==== Data
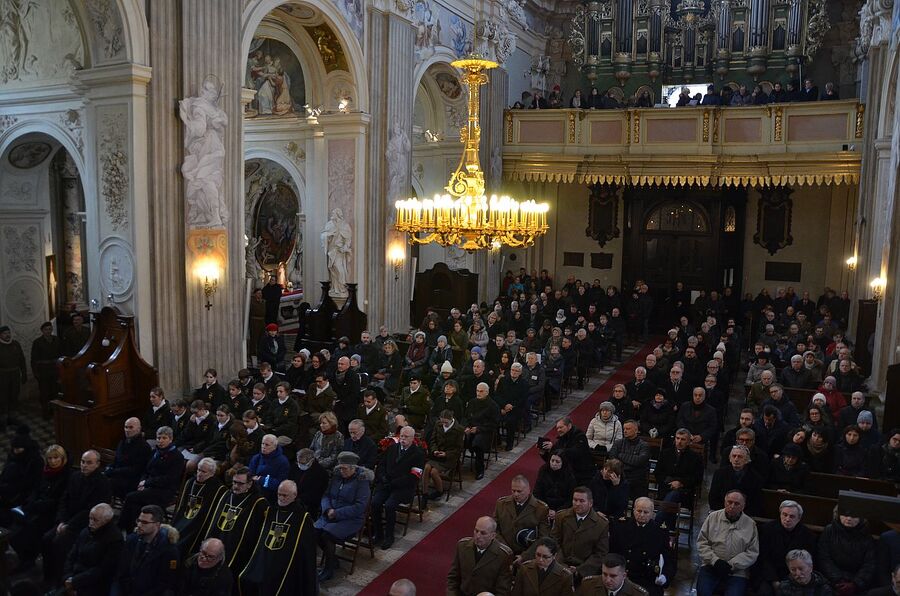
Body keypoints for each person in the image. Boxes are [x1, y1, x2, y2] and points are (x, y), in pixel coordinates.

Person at [41, 449, 111, 584]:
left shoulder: (102, 483)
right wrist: (61, 520)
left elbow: (89, 511)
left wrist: (68, 525)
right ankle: (47, 576)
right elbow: (64, 500)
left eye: (89, 463)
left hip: (84, 524)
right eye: (83, 462)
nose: (84, 465)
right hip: (67, 520)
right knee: (45, 539)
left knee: (59, 543)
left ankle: (59, 580)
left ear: (97, 464)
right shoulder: (75, 476)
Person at [238, 480, 317, 595]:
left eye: (285, 495)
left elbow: (306, 549)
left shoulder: (303, 517)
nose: (281, 498)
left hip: (286, 564)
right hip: (265, 558)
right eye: (279, 494)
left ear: (294, 496)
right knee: (246, 579)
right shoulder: (271, 510)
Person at [8, 444, 69, 570]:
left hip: (51, 513)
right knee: (13, 533)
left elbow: (58, 500)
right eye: (50, 458)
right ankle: (25, 558)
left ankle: (28, 560)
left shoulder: (67, 476)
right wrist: (31, 503)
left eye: (56, 458)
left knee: (29, 531)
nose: (53, 461)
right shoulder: (45, 472)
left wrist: (36, 505)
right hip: (36, 508)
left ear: (62, 458)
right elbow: (35, 489)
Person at [314, 451, 370, 581]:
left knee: (327, 535)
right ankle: (333, 559)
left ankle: (329, 569)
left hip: (350, 519)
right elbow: (326, 495)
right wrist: (327, 508)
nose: (341, 471)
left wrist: (337, 513)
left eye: (344, 468)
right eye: (340, 468)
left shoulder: (361, 481)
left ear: (353, 468)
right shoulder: (337, 477)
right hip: (331, 513)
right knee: (314, 531)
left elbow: (360, 507)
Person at [202, 466, 269, 576]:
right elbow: (214, 520)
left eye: (240, 483)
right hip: (219, 539)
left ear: (249, 484)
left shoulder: (259, 503)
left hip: (239, 550)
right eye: (234, 482)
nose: (236, 486)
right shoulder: (228, 495)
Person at [119, 426, 186, 532]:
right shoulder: (155, 452)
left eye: (164, 438)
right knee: (135, 504)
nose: (161, 441)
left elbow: (169, 479)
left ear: (171, 439)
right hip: (149, 487)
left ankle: (120, 526)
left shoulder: (177, 456)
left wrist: (147, 483)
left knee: (130, 497)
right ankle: (132, 531)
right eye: (159, 438)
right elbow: (146, 470)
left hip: (164, 490)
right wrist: (142, 482)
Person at [697, 490, 760, 596]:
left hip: (737, 572)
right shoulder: (713, 517)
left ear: (743, 506)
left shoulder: (750, 524)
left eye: (737, 503)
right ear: (724, 502)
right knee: (703, 592)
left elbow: (752, 552)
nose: (732, 506)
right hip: (711, 566)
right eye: (729, 502)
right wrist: (715, 561)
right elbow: (702, 543)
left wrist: (731, 565)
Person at [372, 425, 424, 549]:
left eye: (406, 437)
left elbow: (414, 477)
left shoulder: (418, 454)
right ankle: (378, 533)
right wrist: (383, 478)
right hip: (386, 484)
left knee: (390, 505)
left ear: (412, 438)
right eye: (401, 436)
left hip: (403, 488)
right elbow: (381, 465)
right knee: (375, 503)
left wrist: (394, 483)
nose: (403, 439)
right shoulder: (392, 448)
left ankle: (389, 536)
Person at [111, 504, 180, 596]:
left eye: (144, 522)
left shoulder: (169, 550)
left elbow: (165, 583)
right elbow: (121, 570)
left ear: (157, 524)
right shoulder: (132, 540)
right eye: (138, 520)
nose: (139, 525)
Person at [753, 500, 818, 596]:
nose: (787, 519)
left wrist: (791, 579)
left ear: (799, 518)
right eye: (784, 514)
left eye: (792, 516)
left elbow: (808, 562)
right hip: (769, 575)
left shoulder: (808, 536)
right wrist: (774, 580)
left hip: (795, 576)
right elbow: (763, 558)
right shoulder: (766, 529)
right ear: (780, 514)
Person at [611, 498, 674, 596]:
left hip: (647, 578)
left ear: (652, 514)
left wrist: (665, 576)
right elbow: (612, 553)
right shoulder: (621, 526)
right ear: (633, 511)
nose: (641, 515)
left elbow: (669, 559)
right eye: (639, 511)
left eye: (646, 512)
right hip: (624, 576)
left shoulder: (660, 531)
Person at [59, 502, 123, 596]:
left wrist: (75, 582)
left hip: (93, 584)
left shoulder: (115, 539)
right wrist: (68, 577)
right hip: (73, 577)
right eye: (90, 518)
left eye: (95, 520)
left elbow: (102, 570)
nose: (91, 523)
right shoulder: (86, 531)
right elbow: (72, 555)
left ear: (106, 521)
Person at [550, 486, 610, 581]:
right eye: (575, 500)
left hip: (584, 572)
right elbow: (554, 542)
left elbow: (600, 554)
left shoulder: (601, 524)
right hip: (560, 565)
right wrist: (562, 566)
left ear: (590, 503)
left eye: (582, 501)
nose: (577, 504)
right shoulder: (561, 517)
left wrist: (580, 570)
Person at [171, 457, 226, 558]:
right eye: (198, 470)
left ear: (212, 473)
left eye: (203, 472)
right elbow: (181, 507)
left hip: (198, 524)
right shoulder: (190, 482)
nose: (199, 474)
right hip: (184, 518)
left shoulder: (218, 488)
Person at [447, 516, 514, 596]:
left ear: (493, 536)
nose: (478, 536)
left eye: (483, 533)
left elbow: (503, 590)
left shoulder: (503, 555)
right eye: (476, 531)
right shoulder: (462, 546)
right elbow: (453, 578)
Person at [817, 508, 876, 595]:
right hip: (830, 580)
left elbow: (869, 564)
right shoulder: (829, 531)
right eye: (845, 515)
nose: (849, 518)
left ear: (861, 518)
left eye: (854, 516)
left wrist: (855, 584)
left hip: (856, 583)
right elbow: (823, 558)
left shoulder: (867, 537)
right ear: (838, 515)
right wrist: (839, 579)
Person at [493, 474, 550, 561]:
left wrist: (525, 556)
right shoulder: (501, 504)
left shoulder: (541, 509)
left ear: (528, 490)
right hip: (502, 551)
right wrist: (504, 549)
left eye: (519, 491)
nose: (516, 494)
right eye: (513, 490)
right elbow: (494, 529)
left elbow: (542, 538)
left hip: (526, 554)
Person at [654, 428, 703, 527]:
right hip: (665, 488)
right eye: (677, 438)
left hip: (685, 492)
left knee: (673, 496)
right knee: (671, 497)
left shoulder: (696, 457)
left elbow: (697, 479)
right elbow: (658, 473)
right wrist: (669, 482)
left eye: (683, 439)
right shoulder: (665, 453)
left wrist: (680, 483)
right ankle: (669, 533)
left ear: (689, 441)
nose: (679, 441)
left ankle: (656, 524)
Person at [105, 417, 152, 499]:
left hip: (131, 480)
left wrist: (114, 471)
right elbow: (116, 460)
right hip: (118, 475)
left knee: (105, 483)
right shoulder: (122, 442)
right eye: (126, 427)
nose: (127, 430)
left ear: (139, 429)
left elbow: (136, 469)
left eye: (131, 427)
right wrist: (109, 467)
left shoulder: (144, 447)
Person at [709, 445, 764, 515]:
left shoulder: (755, 477)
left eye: (740, 456)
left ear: (747, 460)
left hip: (745, 515)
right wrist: (726, 512)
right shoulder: (720, 474)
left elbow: (756, 503)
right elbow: (713, 498)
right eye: (734, 456)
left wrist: (740, 515)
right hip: (722, 512)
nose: (736, 459)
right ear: (730, 459)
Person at [540, 417, 595, 485]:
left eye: (561, 427)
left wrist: (553, 447)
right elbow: (554, 458)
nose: (558, 430)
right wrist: (544, 453)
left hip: (580, 472)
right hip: (566, 470)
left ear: (569, 426)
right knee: (544, 471)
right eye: (557, 428)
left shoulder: (580, 436)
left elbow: (574, 453)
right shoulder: (562, 438)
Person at [424, 409, 465, 500]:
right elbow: (433, 440)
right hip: (437, 455)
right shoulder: (438, 425)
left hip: (449, 458)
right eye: (442, 422)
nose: (444, 424)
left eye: (446, 422)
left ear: (451, 420)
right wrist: (434, 450)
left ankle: (439, 491)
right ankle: (424, 494)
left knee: (434, 472)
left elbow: (458, 449)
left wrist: (446, 454)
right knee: (426, 468)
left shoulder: (459, 430)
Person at [463, 382, 500, 480]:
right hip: (471, 429)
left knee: (478, 443)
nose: (478, 393)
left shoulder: (493, 406)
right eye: (477, 391)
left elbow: (493, 424)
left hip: (485, 431)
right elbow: (466, 417)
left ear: (487, 392)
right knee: (458, 438)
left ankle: (480, 469)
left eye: (481, 391)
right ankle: (455, 467)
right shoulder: (472, 402)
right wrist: (466, 427)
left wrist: (478, 429)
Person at [608, 420, 650, 499]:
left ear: (636, 430)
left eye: (628, 429)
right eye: (624, 429)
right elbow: (612, 458)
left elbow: (639, 461)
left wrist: (620, 455)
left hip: (636, 478)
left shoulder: (644, 445)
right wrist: (630, 463)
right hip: (620, 474)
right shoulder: (618, 443)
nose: (625, 431)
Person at [30, 321, 62, 419]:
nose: (48, 331)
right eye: (46, 330)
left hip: (55, 370)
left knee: (55, 391)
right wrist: (36, 373)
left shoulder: (57, 340)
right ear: (42, 331)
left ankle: (54, 411)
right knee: (44, 393)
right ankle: (45, 412)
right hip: (43, 371)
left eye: (49, 329)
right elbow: (34, 359)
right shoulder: (37, 342)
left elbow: (61, 354)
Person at [577, 553, 650, 596]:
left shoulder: (638, 594)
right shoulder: (588, 585)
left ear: (624, 575)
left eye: (613, 576)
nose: (608, 580)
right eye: (605, 574)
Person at [248, 434, 290, 503]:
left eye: (267, 445)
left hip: (271, 497)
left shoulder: (283, 462)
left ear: (274, 447)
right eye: (262, 444)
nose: (263, 447)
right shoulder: (256, 458)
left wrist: (261, 480)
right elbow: (250, 474)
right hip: (254, 492)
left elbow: (280, 483)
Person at [287, 448, 329, 516]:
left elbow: (316, 494)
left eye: (302, 463)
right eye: (298, 462)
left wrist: (296, 499)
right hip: (292, 498)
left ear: (311, 460)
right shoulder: (295, 467)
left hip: (308, 505)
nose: (300, 465)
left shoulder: (321, 473)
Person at [0, 325, 27, 428]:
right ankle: (3, 419)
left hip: (15, 374)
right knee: (3, 397)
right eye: (4, 333)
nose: (7, 335)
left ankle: (12, 417)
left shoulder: (15, 344)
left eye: (8, 333)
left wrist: (23, 374)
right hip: (2, 376)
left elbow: (22, 360)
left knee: (14, 395)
========
[Work item] An exact copy of the lines above between the line holding "left ear: (353, 468)" and the line holding "right knee: (135, 504)", inclusive, is the whole answer.

[Expected answer]
left ear: (353, 468)
right shoulder: (337, 477)
right hip: (331, 513)
right knee: (314, 531)
left elbow: (360, 507)
Person at [202, 466, 269, 576]:
right elbow: (214, 520)
left eye: (240, 483)
right hip: (219, 539)
left ear: (249, 484)
left shoulder: (259, 503)
left hip: (239, 550)
right eye: (234, 482)
nose: (236, 486)
right shoulder: (228, 495)
Person at [119, 426, 186, 532]:
right shoulder: (155, 452)
left eye: (164, 438)
right knee: (135, 504)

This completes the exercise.